→ Try it
With pictures left out, write out exactly every line from the start of the data through the one that contains "normalt sitter på".

→ Exercise input
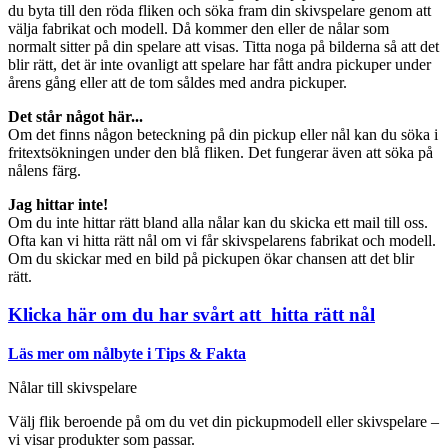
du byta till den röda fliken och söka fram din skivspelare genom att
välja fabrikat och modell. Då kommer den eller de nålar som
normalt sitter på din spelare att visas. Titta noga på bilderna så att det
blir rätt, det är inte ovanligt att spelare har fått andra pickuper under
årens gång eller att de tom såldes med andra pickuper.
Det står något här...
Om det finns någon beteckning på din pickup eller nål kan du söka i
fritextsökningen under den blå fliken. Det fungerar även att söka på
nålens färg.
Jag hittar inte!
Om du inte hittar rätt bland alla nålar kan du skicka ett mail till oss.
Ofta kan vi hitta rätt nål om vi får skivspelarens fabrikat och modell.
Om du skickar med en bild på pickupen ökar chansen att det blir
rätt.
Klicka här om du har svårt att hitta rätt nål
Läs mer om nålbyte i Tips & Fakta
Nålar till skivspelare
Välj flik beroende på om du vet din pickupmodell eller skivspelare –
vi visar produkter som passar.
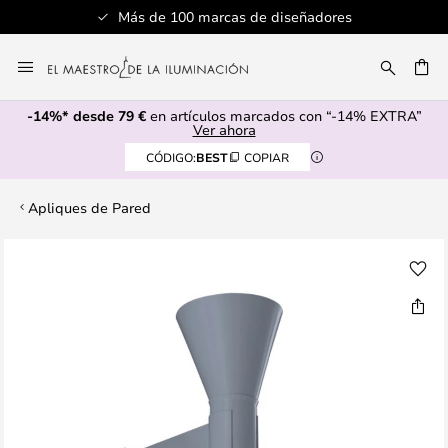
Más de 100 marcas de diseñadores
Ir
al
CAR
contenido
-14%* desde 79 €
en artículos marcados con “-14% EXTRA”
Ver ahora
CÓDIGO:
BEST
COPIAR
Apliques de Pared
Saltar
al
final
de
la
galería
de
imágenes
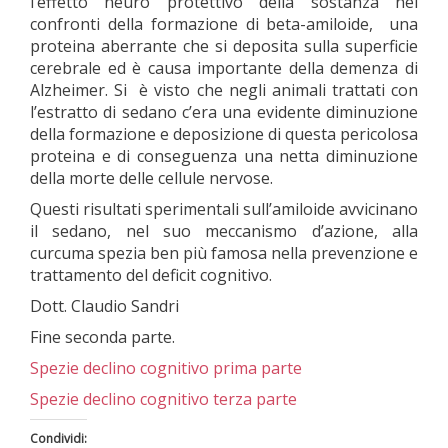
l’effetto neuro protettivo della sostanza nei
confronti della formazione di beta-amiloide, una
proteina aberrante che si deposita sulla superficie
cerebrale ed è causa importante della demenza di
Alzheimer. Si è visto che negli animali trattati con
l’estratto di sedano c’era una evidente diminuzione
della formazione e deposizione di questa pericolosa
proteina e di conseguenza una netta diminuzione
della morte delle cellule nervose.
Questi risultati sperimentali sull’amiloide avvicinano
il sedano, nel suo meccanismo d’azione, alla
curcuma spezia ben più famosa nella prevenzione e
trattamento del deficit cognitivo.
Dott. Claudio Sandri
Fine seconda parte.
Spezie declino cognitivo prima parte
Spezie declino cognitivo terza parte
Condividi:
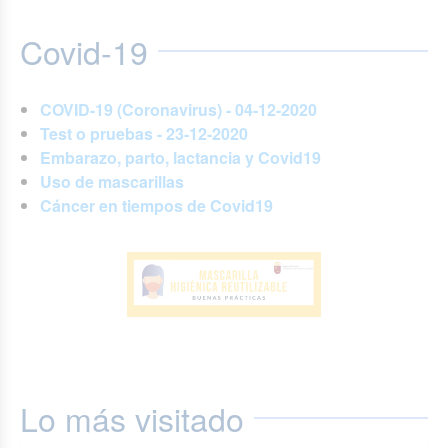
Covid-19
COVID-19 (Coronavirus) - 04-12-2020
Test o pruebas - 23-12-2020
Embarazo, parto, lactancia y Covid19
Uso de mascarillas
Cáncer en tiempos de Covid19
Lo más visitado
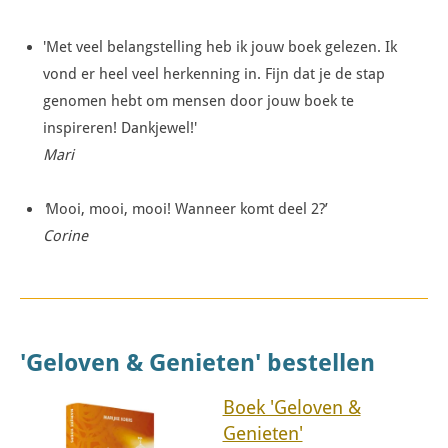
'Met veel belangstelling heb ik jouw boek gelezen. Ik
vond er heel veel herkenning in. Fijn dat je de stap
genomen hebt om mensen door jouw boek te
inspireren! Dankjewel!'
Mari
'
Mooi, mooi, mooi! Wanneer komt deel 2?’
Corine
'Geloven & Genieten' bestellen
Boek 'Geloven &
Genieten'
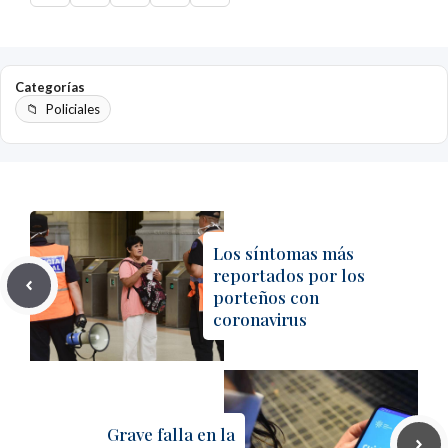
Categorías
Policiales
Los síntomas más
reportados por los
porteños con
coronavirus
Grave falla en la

→ Solution for this exercise
du byta till den röda fliken och söka fram din skivspelare genom att
välja fabrikat och modell. Då kommer den eller de nålar som
normalt sitter på din spelare att visas. Titta noga på bilderna så att det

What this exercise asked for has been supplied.